A plethora of wars have been raging in Sudan for years if not decades but a final peace agreement next…

A plethora of wars have been raging in Sudan for years if not decades but a final peace agreement next month is expected to bring a definitive end to the country’s multiple conflicts, if indications from mediators are anything to go by.According to a team of mediators involved in initial peace talks held in the South Sudanese capital Juba in August, the main protagonists to the conflicts are on course for a landmark deal that would finally render all forms of hostility a thing of the past.

South Sudanese deputy Defense Minister Ruben Malek who is one of the mediators shared this optimism with journalists.

He suggested that October 3rd would be a watershed moment for Sudan, given the expected signing of a landmark agreement that would end all wars and usher in complete peace.

Already the authorities in Juba have been drawing the attention of leaders in the region to this approaching date, extending invitation to them to attend the occasion which would finalise the deal.

Since the transitional government took control of Sudan, it has been reaching out to disparate rebel factions scattered in all parts of the vast country with a view to reaching “the mother of all agreements” that would finally bring an end to decades of conflict.  

According to Malek, something unusual has been happening in the course of realizing what a few months ago appeared unachievable.

“The uniqueness of this mediation is that the Sudanese are the ones resolving their problem by themselves.
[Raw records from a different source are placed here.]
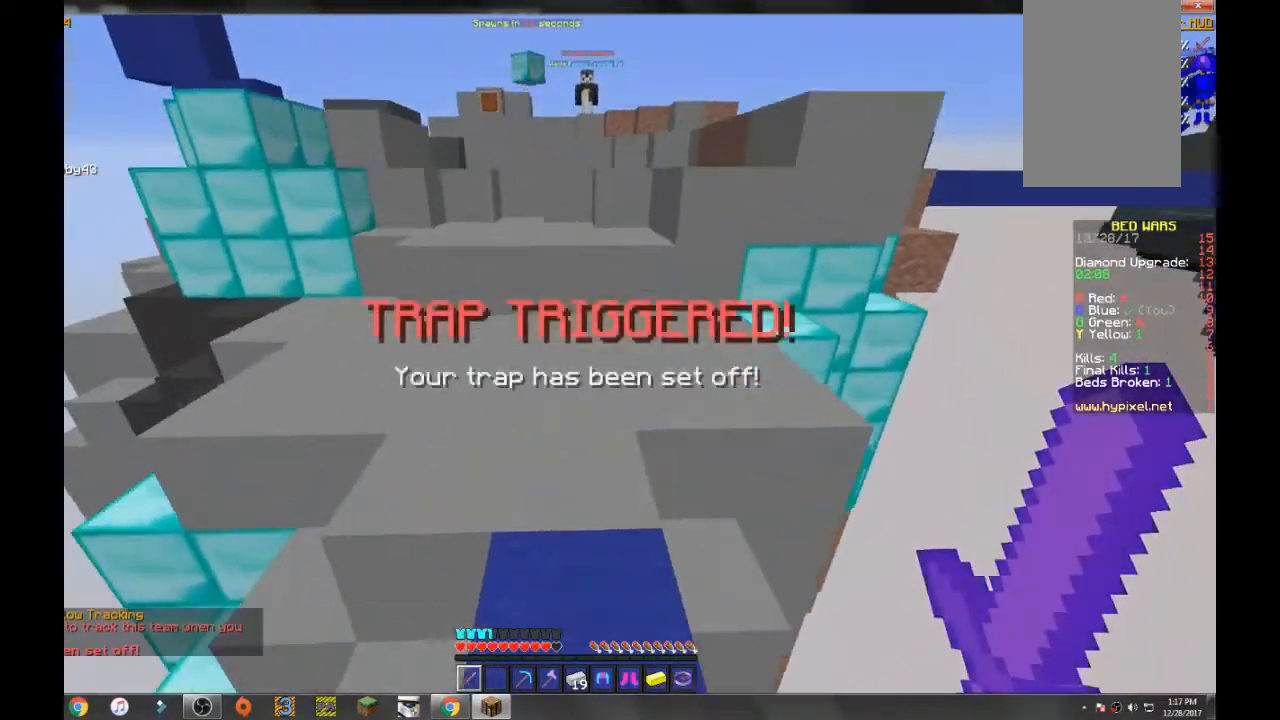
{"keys": ["w"], "mouse": [], "events": [[400, "space", "up"]]}
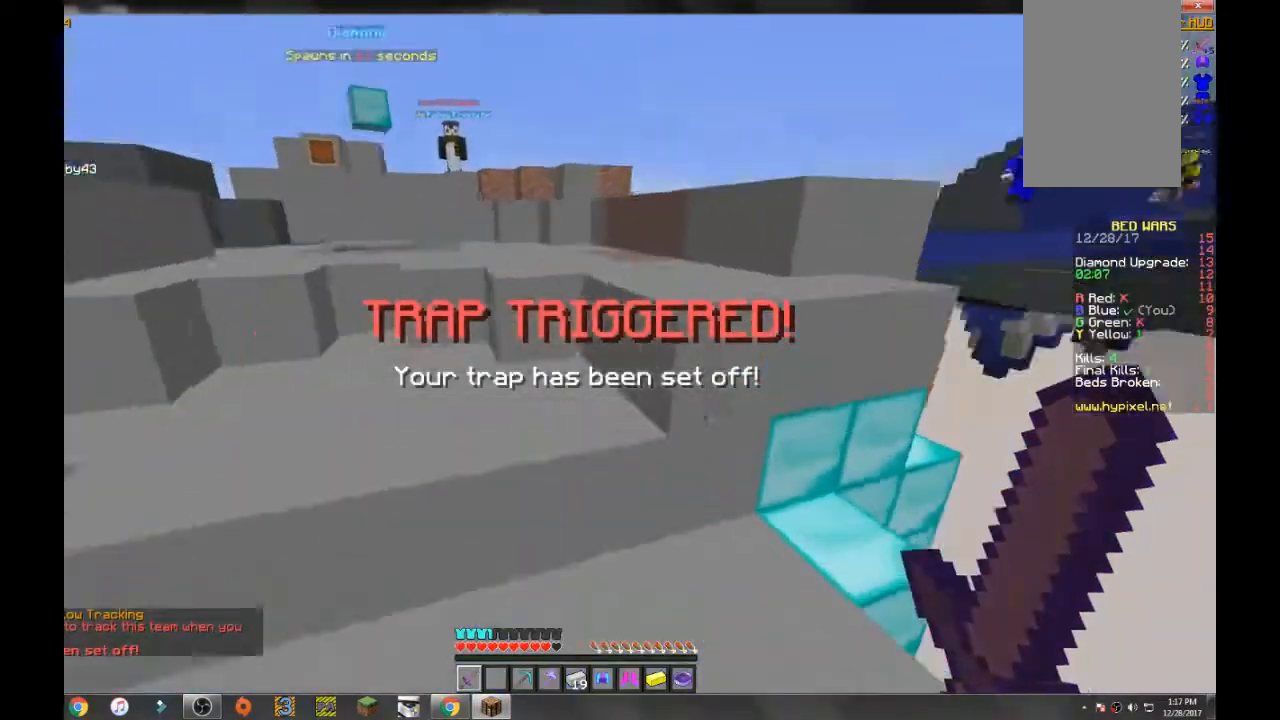
{"keys": ["a", "space", "w"], "mouse": [], "events": [[67, "space", "down"], [334, "a", "down"]]}
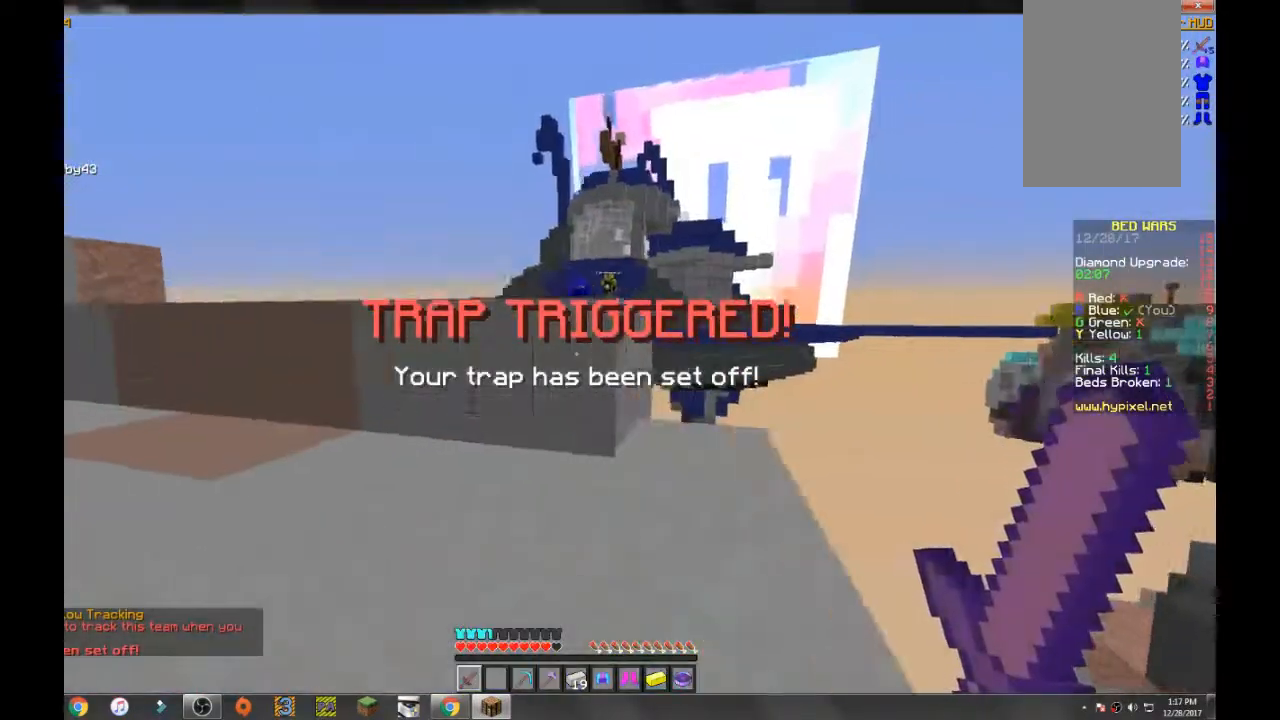
{"keys": ["w"], "mouse": [], "events": [[334, "a", "up"], [334, "space", "up"]]}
Our role is just to assert, advice and give experience but they negotiated their agreement,” Mr  Malek said. 

His native South Sudan has been mired in these conflicts while still a part of Sudan until July 2011.

The war for independence lasted for the better part of twenty years before South Sudan became the world’s newest nation.

But other forms of conflicts for the most part intertwined had persisted in Sudan most notably in Western Darfur including wars of a tribal nature.

While all other armed militias are jumping on the peace bandwagon, perhaps the only blot in this happy prospect is the Sudan Liberation Movement of Abdu Al Wahid Mohamed Al Nuor, who have so far refused to be convinced to sign up to the spirit of the long and sometimes arduous quest for everlasting peace. 

Only by convincing them to be on board the “peace train” will the Sudanese talks to end its conflicts be an all-inclusive affair, Malek warned.

Sudan’s army of displaced people can’t wait.